| Extract to read |
○ ○ ○

The Civil Protection Department started receiving donations for Libya today as preparations accelerated for Malta to serve as a logistical base for humanitarian aid flows to Tripoli.
The CPD is receiving donations of tinned food and water at Shipwrights Wharf in Marsa (behind Marsovin).
The World Health Organisation will also be channelling some of its aid through Malta.
The items collected by the CPD this morning also included medical supplies handed over by Parliamentary Secretary Mario Galea.
The CPD warehouse will be open between 8 a.m. and 4 p.m. today and tomorrow.
Some months ago Malta was instrumental in supplying aid to Misurata, the worst hit city of the crisis. The CPD sent out €40,000 worth of water and medical supplies.
"The Libyan population is suffering greatly as provisions have decreased drastically because of the situation. Being so close to Libya we should give our contribution as a Christian country and ensure their survivability," CPD director Patrick Murgo said.
Money can also be donated on the following accounts: HSBC 0780 0239 1050, Bank of Valletta 4001 8758 443, Lombard Bank 0144 0800 001, APS Bank 2000 0889 551 and Banif Bank 0008 3224 181.
Meanwhile, the Malta-based I go-Aid Foundation is planning to send more personnel and supplies to Tripoli between today and tomorrow.
Its ship, Al Entisar, has berthed in Tripoli carrying 400 tonnes of food and 250 tonnes of medicines.

○ ○ ○

| Provided material |
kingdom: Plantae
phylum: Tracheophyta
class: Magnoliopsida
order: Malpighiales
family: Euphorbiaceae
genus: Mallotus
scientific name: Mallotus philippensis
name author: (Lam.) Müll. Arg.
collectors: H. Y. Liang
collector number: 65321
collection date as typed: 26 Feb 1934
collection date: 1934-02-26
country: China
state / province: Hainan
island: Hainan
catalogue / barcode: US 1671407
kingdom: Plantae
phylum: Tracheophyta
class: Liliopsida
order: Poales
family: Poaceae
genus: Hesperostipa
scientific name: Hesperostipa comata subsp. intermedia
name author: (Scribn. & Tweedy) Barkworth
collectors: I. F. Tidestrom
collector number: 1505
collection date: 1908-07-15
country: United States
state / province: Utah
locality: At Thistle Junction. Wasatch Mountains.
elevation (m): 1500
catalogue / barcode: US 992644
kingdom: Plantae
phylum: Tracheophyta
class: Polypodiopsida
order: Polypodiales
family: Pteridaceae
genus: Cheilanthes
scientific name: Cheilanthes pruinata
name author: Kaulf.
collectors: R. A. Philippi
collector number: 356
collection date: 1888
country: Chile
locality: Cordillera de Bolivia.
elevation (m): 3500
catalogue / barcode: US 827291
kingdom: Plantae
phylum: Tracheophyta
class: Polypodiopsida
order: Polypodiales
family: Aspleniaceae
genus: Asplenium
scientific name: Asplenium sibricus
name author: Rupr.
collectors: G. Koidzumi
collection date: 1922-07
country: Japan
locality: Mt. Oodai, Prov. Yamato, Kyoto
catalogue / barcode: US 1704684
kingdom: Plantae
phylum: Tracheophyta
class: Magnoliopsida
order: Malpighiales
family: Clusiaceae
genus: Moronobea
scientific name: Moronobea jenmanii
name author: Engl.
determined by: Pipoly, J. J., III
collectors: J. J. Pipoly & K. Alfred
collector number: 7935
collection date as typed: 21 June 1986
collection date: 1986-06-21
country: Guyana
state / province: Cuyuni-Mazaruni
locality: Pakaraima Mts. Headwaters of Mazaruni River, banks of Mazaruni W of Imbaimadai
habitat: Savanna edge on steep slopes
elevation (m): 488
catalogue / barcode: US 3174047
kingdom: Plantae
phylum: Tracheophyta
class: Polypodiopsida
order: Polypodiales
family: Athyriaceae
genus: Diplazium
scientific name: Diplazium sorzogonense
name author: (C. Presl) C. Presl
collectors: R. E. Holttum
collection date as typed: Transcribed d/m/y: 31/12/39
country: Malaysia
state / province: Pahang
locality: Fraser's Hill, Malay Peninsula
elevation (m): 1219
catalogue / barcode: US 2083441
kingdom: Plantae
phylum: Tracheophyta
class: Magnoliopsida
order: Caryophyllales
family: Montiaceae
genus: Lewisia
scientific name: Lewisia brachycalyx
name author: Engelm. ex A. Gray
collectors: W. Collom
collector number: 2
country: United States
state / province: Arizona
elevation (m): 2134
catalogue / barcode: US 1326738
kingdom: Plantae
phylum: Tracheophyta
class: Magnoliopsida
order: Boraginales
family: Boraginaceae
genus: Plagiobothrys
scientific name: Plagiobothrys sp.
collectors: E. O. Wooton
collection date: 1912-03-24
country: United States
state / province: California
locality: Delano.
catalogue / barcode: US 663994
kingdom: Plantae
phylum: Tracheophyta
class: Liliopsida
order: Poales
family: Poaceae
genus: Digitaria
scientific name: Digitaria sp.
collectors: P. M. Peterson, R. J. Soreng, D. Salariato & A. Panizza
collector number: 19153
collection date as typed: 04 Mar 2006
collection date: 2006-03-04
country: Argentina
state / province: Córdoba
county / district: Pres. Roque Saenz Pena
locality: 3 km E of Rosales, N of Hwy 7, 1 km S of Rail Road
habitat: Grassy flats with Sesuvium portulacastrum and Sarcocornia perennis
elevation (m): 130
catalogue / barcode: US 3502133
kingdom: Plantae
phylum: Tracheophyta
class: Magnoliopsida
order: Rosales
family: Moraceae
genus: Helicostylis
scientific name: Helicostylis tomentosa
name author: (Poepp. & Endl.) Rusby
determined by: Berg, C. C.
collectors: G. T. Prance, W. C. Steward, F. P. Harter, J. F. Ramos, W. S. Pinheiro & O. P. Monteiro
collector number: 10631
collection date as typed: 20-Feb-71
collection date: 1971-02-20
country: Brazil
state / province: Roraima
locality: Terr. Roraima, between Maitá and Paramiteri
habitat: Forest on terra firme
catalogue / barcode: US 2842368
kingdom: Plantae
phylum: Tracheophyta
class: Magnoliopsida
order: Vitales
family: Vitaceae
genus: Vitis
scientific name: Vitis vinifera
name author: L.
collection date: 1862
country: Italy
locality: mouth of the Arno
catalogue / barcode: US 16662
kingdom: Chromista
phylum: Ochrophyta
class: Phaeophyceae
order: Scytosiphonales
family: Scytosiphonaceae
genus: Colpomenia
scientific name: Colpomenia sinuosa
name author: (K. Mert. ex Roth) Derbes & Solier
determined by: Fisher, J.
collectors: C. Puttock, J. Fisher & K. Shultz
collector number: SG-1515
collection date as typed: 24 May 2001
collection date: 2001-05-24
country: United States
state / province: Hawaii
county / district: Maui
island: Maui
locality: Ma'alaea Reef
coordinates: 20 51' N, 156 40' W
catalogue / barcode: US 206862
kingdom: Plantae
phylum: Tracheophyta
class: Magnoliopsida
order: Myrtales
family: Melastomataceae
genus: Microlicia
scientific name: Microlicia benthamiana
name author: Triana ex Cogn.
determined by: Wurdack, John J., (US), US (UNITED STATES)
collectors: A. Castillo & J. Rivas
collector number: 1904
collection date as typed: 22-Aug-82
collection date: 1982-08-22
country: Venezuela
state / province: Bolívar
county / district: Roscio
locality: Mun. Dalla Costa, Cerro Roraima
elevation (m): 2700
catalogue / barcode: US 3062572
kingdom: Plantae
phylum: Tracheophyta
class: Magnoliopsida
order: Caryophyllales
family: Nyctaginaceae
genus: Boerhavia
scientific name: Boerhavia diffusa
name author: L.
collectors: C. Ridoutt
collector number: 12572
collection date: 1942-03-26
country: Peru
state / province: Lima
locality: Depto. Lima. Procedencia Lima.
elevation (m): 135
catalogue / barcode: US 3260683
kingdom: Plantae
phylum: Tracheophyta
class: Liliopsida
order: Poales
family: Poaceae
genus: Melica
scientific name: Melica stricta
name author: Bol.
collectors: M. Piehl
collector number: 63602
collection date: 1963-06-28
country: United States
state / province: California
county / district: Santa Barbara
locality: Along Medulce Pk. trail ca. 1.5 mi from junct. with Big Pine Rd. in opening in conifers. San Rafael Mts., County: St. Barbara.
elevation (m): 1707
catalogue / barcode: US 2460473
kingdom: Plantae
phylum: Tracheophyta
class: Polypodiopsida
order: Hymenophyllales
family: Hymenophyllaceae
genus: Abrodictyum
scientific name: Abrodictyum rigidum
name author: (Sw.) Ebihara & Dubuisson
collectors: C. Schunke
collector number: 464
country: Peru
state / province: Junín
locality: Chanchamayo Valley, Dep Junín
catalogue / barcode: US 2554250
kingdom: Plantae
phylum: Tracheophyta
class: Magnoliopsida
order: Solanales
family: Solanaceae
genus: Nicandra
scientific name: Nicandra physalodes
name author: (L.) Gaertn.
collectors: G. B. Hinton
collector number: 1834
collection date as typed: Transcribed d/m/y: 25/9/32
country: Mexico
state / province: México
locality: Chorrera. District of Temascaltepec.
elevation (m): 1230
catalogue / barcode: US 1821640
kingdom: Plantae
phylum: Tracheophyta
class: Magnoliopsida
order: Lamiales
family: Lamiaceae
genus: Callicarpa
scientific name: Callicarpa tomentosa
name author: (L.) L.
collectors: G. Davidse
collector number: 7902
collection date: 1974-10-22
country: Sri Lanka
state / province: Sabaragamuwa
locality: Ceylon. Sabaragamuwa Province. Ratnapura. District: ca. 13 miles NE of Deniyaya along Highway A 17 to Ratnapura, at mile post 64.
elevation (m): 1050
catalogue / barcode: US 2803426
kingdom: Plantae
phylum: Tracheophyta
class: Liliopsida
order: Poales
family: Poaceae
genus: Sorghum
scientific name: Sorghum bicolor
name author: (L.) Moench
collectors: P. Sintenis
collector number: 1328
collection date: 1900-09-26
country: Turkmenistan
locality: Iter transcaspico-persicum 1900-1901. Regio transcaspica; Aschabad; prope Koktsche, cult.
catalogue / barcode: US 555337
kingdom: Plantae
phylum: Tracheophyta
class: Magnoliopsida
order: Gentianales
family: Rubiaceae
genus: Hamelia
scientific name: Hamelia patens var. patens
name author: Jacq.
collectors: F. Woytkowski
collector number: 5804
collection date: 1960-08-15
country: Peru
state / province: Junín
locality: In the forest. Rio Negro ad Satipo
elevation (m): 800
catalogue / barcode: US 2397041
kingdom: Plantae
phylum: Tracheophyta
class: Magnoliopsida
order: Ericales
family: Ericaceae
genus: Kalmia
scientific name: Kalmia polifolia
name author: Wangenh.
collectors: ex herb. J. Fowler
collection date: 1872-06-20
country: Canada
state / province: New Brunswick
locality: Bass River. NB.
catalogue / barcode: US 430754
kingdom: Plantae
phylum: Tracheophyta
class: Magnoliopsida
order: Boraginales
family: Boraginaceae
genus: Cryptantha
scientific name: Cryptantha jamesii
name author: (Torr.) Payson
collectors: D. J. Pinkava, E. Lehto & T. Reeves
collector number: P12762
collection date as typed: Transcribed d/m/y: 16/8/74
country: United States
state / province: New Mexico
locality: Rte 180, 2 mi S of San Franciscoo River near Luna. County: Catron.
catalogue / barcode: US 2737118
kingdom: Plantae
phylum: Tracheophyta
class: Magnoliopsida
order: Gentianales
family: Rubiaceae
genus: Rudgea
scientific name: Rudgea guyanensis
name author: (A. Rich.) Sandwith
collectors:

○ ○ ○

| Exercise description |
Carry the news report on Malta's relief effort for Libya forward from its last sentence.

| Exercise answer |
A Maltese-chartered ship, Triva I, is also in Tripoli, waiting to evacuate workers to Malta.
Libyan rebel chief calls for emergency humanitarian aid
Meanwhile, Libyan rebel leader Mustafa Abdel Jalil today called for emergency humanitarian aid for Tripoli, stressing the lack of medical supplies.
"We are calling all the humanitarian organisations and telling them that Tripoli needs medicines, first aid products and surgical material," he told a news conference in Benghazi.
Jalil, head of the rebels National Transitional Council (TNC), also said the capital lacked basic foodstuffs.
Blaming "sabotage by Gaddafi's forces" for shortages of water and electricity in Tripoli, he said, "We are working on resolving these problems."
Jalil also called on businessmen to repatriate their funds and put them in Libyan banks as the country prepares to mark the end of the Muslim holy month of Ramadan, traditionally a time of festivity.